Ia mengklaim materi aslinya bersumber dari kanal YouTube Balige Academy yang kemudian dimanipulasi.
“Video tersebut adalah video editan hasil rekayasa AI yang bersumber pada video saya tanggal 11 Maret 2026,” ujar Rismon saat ditemui di Polda Metro Jaya, Rabu (15/4/2026).
Kajian Ilmiah yang Dipelintir
Menurut Rismon, video asli miliknya sebenarnya berisi kajian ilmiah.
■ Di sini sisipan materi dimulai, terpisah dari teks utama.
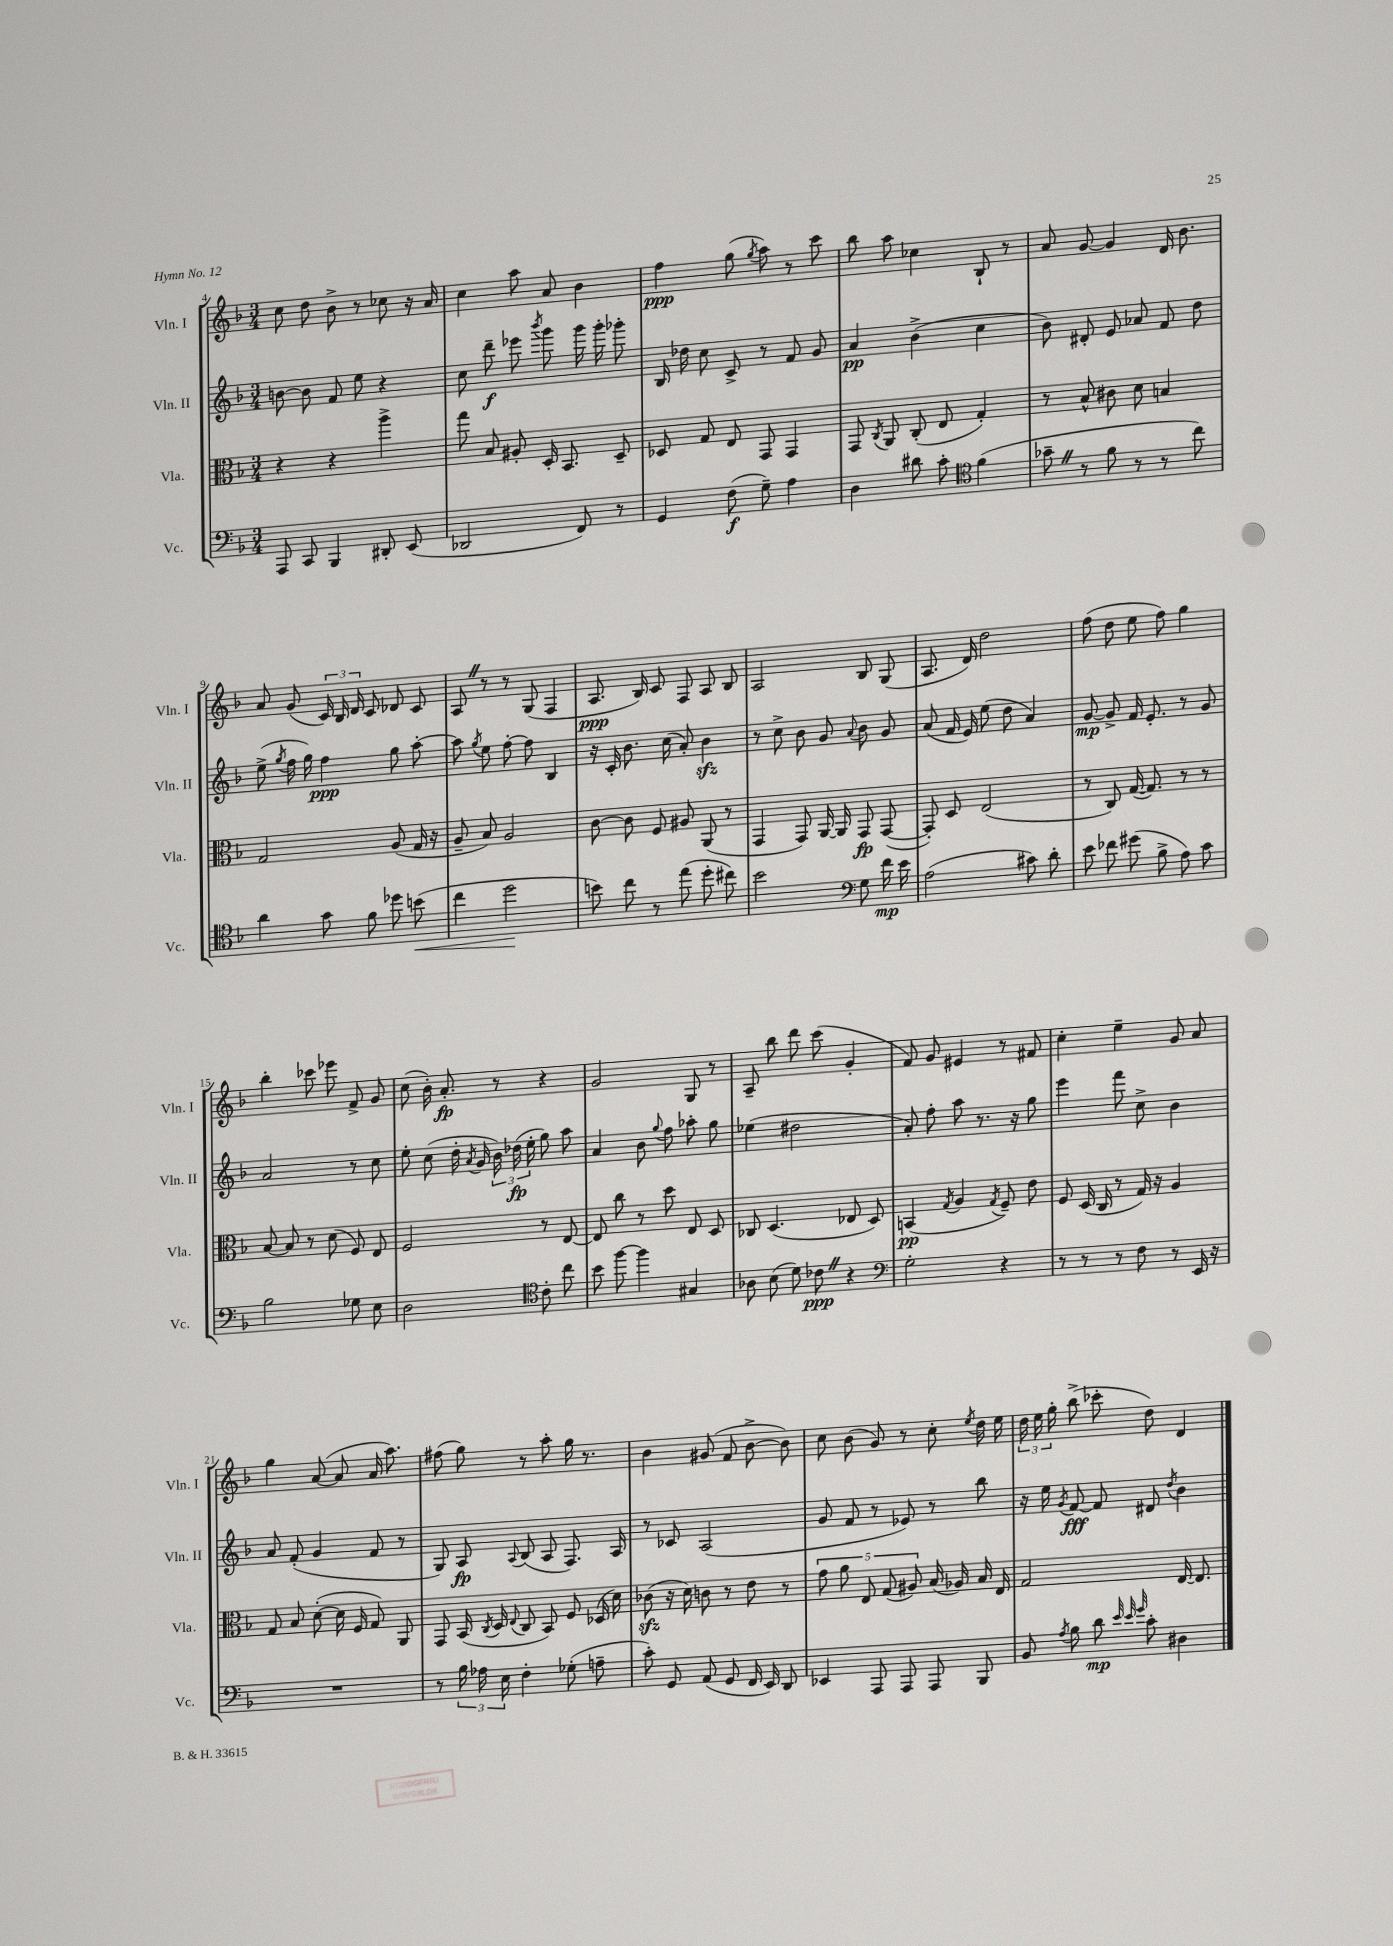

**kern	**dynam	**kern	**dynam	**kern	**dynam	**kern	**dynam
*part4	*part4	*part3	*part3	*part2	*part2	*part1	*part1
*staff4	*staff4	*staff3	*staff3	*staff2	*staff2	*staff1	*staff1
*I"Vc.	*	*I"Vla.	*	*I"Vln. II	*	*I"Vln. I	*
*I'Vc.	*	*I'Vla.	*	*I'Vln. II	*	*I'Vln. I	*
*clefF4	*	*clefC3	*	*clefG2	*	*clefG2	*
*k[b-]	*	*k[b-]	*	*k[b-]	*	*k[b-]	*
*M3/4	*	*M3/4	*	*M3/4	*	*M3/4	*
=4	=4	=4	=4	=4	=4	=4	=4
8AAA/	.	4r	.	[8bn\	.	8cc\	.
8CC/	.	.	.	8b\]	.	8dd\	.
4BBB-/	.	4r	.	8f/	.	8b-^\	.
.	.	.	.	8ee\	.	8r	.
8DD#X'/	.	4aa^\	.	4r	.	8cc-X\	.
(8EE/	.	.	.	.	.	16r	.
.	.	.	.	.	.	16a/	.
=5	=5	=5	=5	=5	=5	=5	=5
2DD-X/	.	8gg\	.	8cc\	.	4cc\	.
.	.	8B-/	.	8ddd~\	f	.	.
.	.	8A#X'/	.	8eee-X\	.	8aa\	.
.	.	.	.	8qbbb-/	.	.	.
.	.	16D'/	.	8ggg\	.	8a/	.
.	.	8.BB-/	.	.	.	.	.
8FF/)	.	.	.	16ggg\	.	4b-\	.
.	.	.	.	16ggg'\	.	.	.
8r	.	8D~/	.	8ggg-X'\	.	.	.
=6	=6	=6	=6	=6	=6	=6	=6
4GG/	.	8D-X/	.	16B-/	.	4ff\	ppp
.	.	.	.	16dd-X\	.	.	.
.	.	8G/	.	8cc\	.	.	.
(8F\	f	8E/	.	8c^/	.	(8gg\	.
.	.	.	.	.	.	8qgg/	.
8G~\)	.	8GG/	.	8r	.	8aa\)	.
4A\	.	4GG/	.	8f/	.	8r	.
.	.	.	.	8g/	.	8ccc\	.
=7	=7	=7	=7	=7	=7	=7	=7
4D\	.	8GG/	.	4a/	pp	8bb-\	.
.	.	8qC/	.	.	.	.	.
.	.	8AA/	.	.	.	8aa\	.
8d#X\	.	(8C'/	.	(4b-^\	.	4cc-X\	.
8c'\	.	8E/	.	.	.	.	.
*clefC4	*	*	*	*	*	*	*
(4f\	.	4G'/)	.	4cc\	.	8B-`/	.
.	.	.	.	.	.	8r	.
=8	=8	=8	=8	=8	=8	=8	=8
8g-X~Z\	.	8r	.	8b-\)	.	8a/	.
8r	.	8B-^^/	.	8d#X'/	.	[8g/	.
8f\	.	8c#X\	.	8e/	.	4g/]	.
8r	.	8d\	.	8a-X/	.	.	.
8r	.	4Bn/	.	8f/	.	16d/	.
.	.	.	.	.	.	8.b-\	.
8cc\)	.	.	.	8dd\	.	.	.
!!LO:LB:g=z
=9	=9	=9	=9	=9	=9	=9	=9
4a\	.	2G/	.	(8ee^\	.	8a/	.
.	.	.	.	8qgg/	.	.	.
.	.	.	.	16ff\	.	(8g/	.
.	.	.	.	16gg\)	.	.	.
8g\	.	.	.	4ff\	ppp	24c/)	.
.	.	.	.	.	.	24B-/	.
.	.	.	.	.	.	24d/	.
8f\	.	.	.	.	.	8c/	.
8dd-X\	.	(8A/	.	8gg\	.	8d-X/	.
!	!LO:HP:b	!	!	!	!	!	!
(8bn\	<	16G/	.	[8aa'\	.	8c/	.
.	.	16r	.	.	.	.	.
=10	=10	=10	=10	=10	=10	=10	=10
4cc\	.	8A~/	.	8aa\]	.	8AZ/	.
.	.	.	.	8qgg/	.	.	.
.	.	8B-/)	.	8ee\	.	8r	.
2dd\	.	2A/	.	[8ff'\	.	8r	.
.	.	.	.	8ff\]	.	(8G/	.
.	.	.	.	4B-/	.	4F/	.
.	[	.	.	.	.	.	.
=11	=11	=11	=11	=11	=11	=11	=11
8bn\)	.	[8c\	.	16r	.	8.A/	ppp
.	.	.	.	16c'/	.	.	.
8cc\	.	8c\]	.	8.b-\	.	.	.
.	.	.	.	.	.	16B-/)	.
8r	.	8F/	.	.	.	8c/	.
.	.	.	.	(16cc\	.	.	.
(8ee\	.	8A#X/	.	8a'/)	.	8F/	.
8dd'\	.	(8AA/	.	4b-zz\	.	8A/	.
8cc#X\)	.	8r	.	.	.	8B-/	.
=12	=12	=12	=12	=12	=12	=12	=12
2b-\	.	4GG/	.	8r	.	2A/	.
.	.	.	.	8cc^\	.	.	.
.	.	8GG/)	.	8b-\	.	.	.
.	.	[16AA/	.	8g/	.	.	.
.	.	16AA/]	.	.	.	.	.
*clefF4	*	*	*	*	*	*	*
.	.	.	.	8qqa/	.	.	.
8G\	.	8GG/	fp	8b-\	.	8B-/	.
16f\	mp	([8GG/	.	8g/	.	(8G/	.
16e\	.	.	.	.	.	.	.
=13	=13	=13	=13	=13	=13	=13	=13
(2A\	.	8GG'/])	.	(8a/	.	8.A/	.
.	.	8D/	.	16f/	.	.	.
.	.	.	.	16e/)	.	16d/)	.
.	.	(2E/	.	(8ee\	.	2dd\	.
.	.	.	.	8dd\	.	.	.
8c#X\)	.	.	.	4a/)	.	.	.
8d'\	.	.	.	.	.	.	.
=14	=14	=14	=14	=14	=14	=14	=14
8e\	.	8r	.	[8g/	mp	(8ff\	.
8f-X\	.	8C/)	.	8g^/]	.	8dd\	.
(8g#X\	.	([16G/	.	16f/	.	8ee\	.
.	.	8.G/])	.	8.e'/	.	.	.
8B-^\	.	.	.	.	.	8ff\)	.
8A\)	.	8r	.	8r	.	4gg\	.
8c\	.	8r	.	8g/	.	.	.
!!LO:LB:g=z
=15	=15	=15	=15	=15	=15	=15	=15
2B-\	.	[8B-/	.	2a/	.	4bb-'\	.
.	.	8B-/]	.	.	.	.	.
.	.	8r	.	.	.	8ccc-X\	.
.	.	(8d\	.	.	.	8eee-X\	.
8G-X\	.	8F/)	.	8r	.	8f^/	.
8E\	.	8E/	.	8cc\	.	8g/	.
=16	=16	=16	=16	=16	=16	=16	=16
2D\	.	2F/	.	8ee'\	.	(8cc\	.
.	.	.	.	(8cc\	.	16b-'\)	.
.	.	.	.	.	.	8.a'/	fp
.	.	.	.	16dd'\	.	.	.
.	.	.	.	8qa/	.	.	.
.	.	.	.	16g/	.	.	.
.	.	.	.	24b-\)	.	8r	.
.	.	.	.	(24dd-X\	fp	.	.
.	.	.	.	24ee'\	.	.	.
*clefC4	*	*	*	*	*	*	*
8c'\	.	8r	.	8gg\)	.	4r	.
8cc\	.	[8E/	.	8aa\	.	.	.
=17	=17	=17	=17	=17	=17	=17	=17
8b-\	.	8E/]	.	4a/	.	2g/	.
[8ff\	.	8cc\	.	.	.	.	.
4ff\]	.	8r	.	8b-\	.	.	.
.	.	.	.	8qqgg/	.	.	.
.	.	8dd\	.	8ff\	.	.	.
4G#X/	.	8E/	.	8aa-X'\	.	8G/	.
.	.	8D/	.	8gg\	.	8r	.
=18	=18	=18	=18	=18	=18	=18	=18
8A-X\	.	8C-X/	.	(4ee-X\	.	8A~/	.
(8B-\	.	(4.D/	.	.	.	8bb-\	.
8d\)	.	.	.	2dd#X\	.	8ddd\	.
8c-XZ\	ppp	.	.	.	.	(8ccc\	.
4r	.	8E-X/	.	.	.	4g'/	.
.	.	8D/)	.	.	.	.	.
=19	=19	=19	=19	=19	=19	=19	=19
*clefF4	*	*	*	*	*	*	*
2G'\	.	(4BBn/	pp	8a'/)	.	8f/)	.
.	.	.	.	8ff'\	.	8g/	.
.	.	8qG/	.	.	.	.	.
.	.	4A/	.	8aa\	.	4e#X/	.
.	.	.	.	8.r	.	.	.
.	.	8qG/	.	.	.	.	.
4r	.	8F~/)	.	.	.	8r	.
.	.	.	.	16r	.	.	.
.	.	8e\	.	8gg\	.	8f#X/	.
=20	=20	=20	=20	=20	=20	=20	=20
8r	.	8F/	.	4eee\	.	4cc'\	.
8r	.	(16D/	.	.	.	.	.
.	.	16C/	.	.	.	.	.
8r	.	8r	.	8fff\	.	4ee~\	.
8F\	.	16G/)	.	8cc^\	.	.	.
.	.	16r	.	.	.	.	.
8r	.	4A/	.	4b-\	.	8g/	.
16EE/	.	.	.	.	.	8a/	.
16r	.	.	.	.	.	.	.
!!LO:LB:g=z
=21	=21	=21	=21	=21	=21	=21	=21
2.r	.	8G/	.	8a/	.	4gg\	.
.	.	8B-/	.	(8f'/	.	.	.
.	.	([8d'\	.	4g/	.	([8a/	.
.	.	16d\]	.	.	.	8a/]	.
.	.	16F/	.	.	.	.	.
.	.	8G/)	.	8f/	.	16a/	.
.	.	.	.	.	.	8.aa\)	.
.	.	8AA/	.	8r	.	.	.
=22	=22	=22	=22	=22	=22	=22	=22
8r	.	8GG/	.	8G/)	.	(8ff#X\	.
24B-\	.	(16BB-/	.	8A/	fp	8gg\)	.
24A-X\	.	.	.	.	.	.	.
.	.	8qC/	.	.	.	.	.
.	.	16D/	.	.	.	.	.
24E\	.	.	.	.	.	.	.
.	.	8qqE/	.	8qqA/	.	.	.
4F'\	.	8C/	.	(8B-/	.	8r	.
.	.	8BB-/)	.	8A/	.	8aa'\	.
(8G-X'\	.	8F/	.	8.F/)	.	16gg\	.
.	.	.	.	.	.	8.r	.
8An~\	.	(16D-X/	.	.	.	.	.
.	.	16d\)	.	16A/	.	.	.
=23	=23	=23	=23	=23	=23	=23	=23
8c'\)	.	(8c-Xzz\	.	8r	.	4b-\	.
8GG/	.	16r	.	8c-X/	.	.	.
.	.	16d\)	.	.	.	.	.
(8AA/	.	8cn\	.	(2A/	.	(8g#X/	.
8GG/	.	8r	.	.	.	8f/	.
16FF/	.	8e\	.	.	.	[8b-^\	.
16EE/)	.	.	.	.	.	.	.
8DD/	.	8r	.	.	.	8b-\])	.
=24	=24	=24	=24	=24	=24	=24	=24
4EE-X/	.	10g\	.	8g/	.	8cc\	.
.	.	10a\	.	.	.	.	.
.	.	.	.	8f/	.	(8b-\	.
.	.	10E/	.	.	.	.	.
8AAA/	.	.	.	8r	.	8g/)	.
.	.	(10G/	.	.	.	.	.
8AAA/	.	.	.	8e-X/)	.	8r	.
.	.	10A#X/)	.	.	.	.	.
8AAA/	.	(16B-/	.	8r	.	8cc'\	.
.	.	16A-X/)	.	.	.	.	.
.	.	.	.	.	.	8qee/	.
8BBB-/	.	16B-/	.	8bb-\	.	16dd\	.
.	.	16E/	.	.	.	16ee\	.
=25	=25	=25	=25	=25	=25	=25	=25
8BB-/	.	2G/	.	16r	.	24dd\	.
.	.	.	.	.	.	24ee\	.
.	.	.	.	16ee\	.	.	.
.	.	.	.	.	.	24gg'\	.
8qA/	.	.	.	8qg/	.	.	.
8B-\	.	.	.	[8f/	fff	(8bb-^\	.
8d\	mp	.	.	8f/]	.	8ccc-X'\	.
32qqe/	.	.	.	.	.	.	.
32qqe/	.	.	.	.	.	.	.
32qqg/	.	.	.	.	.	.	.
8c'\	.	.	.	8d#X/	.	8dd\)	.
.	.	.	.	8qdd/	.	.	.
4D#X\	.	[16E/	.	4b-\	.	4d/	.
.	.	8.E/]	.	.	.	.	.
==	==	==	==	==	==	==	==
*-	*-	*-	*-	*-	*-	*-	*-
Namun, oknum tidak bertanggung jawab diduga menggunakan teknologi AI untuk mengubah narasi hingga seolah-olah ia melontarkan pernyataan yang menyudutkan Jusuf Kalla.
“Saya adalah korban dari produk AI,” tegas Rismon dengan nada bicara serius.
Lantaran merasa dirugikan, Rismon mendesak pihak kepolisian untuk mengusut tuntas siapa dalang di balik pembuatan video tersebut.
Ia menekankan pentingnya penyelidikan forensik digital untuk mengungkap kebenaran.
“Harus dicari tahu secara forensik digital siapa yang meng-upload, siapa yang pertama kali membuat,” ucapnya.
Ia menambahkan bahwa dalam dunia digital, pembuktian keaslian adalah harga mati.
“Dalam digital forensik, yang paling penting adalah provenance, keotentikan dari sumber,” tambahnya.
![Wakil Presiden ke-10 dan ke-12 RI Jusuf Kalla resmi melaporkan Rismon Hasiholan Sianipar ke Bareskrim Polri, Jakarta, Rabu (8/4/2026). [Istimewa]](https://media.suara.com/pictures/653x366/2026/04/08/98208-jusuf-kalla.jpg)
Tak Pernah Berkomunikasi dengan JK
Lebih lanjut, Rismon memastikan bahwa dirinya tidak memiliki hubungan atau komunikasi apa pun dengan Jusuf Kalla. Dalam kajian yang ia unggah pun, ia mengaku sama sekali tidak pernah menyebut nama tokoh nasional tersebut.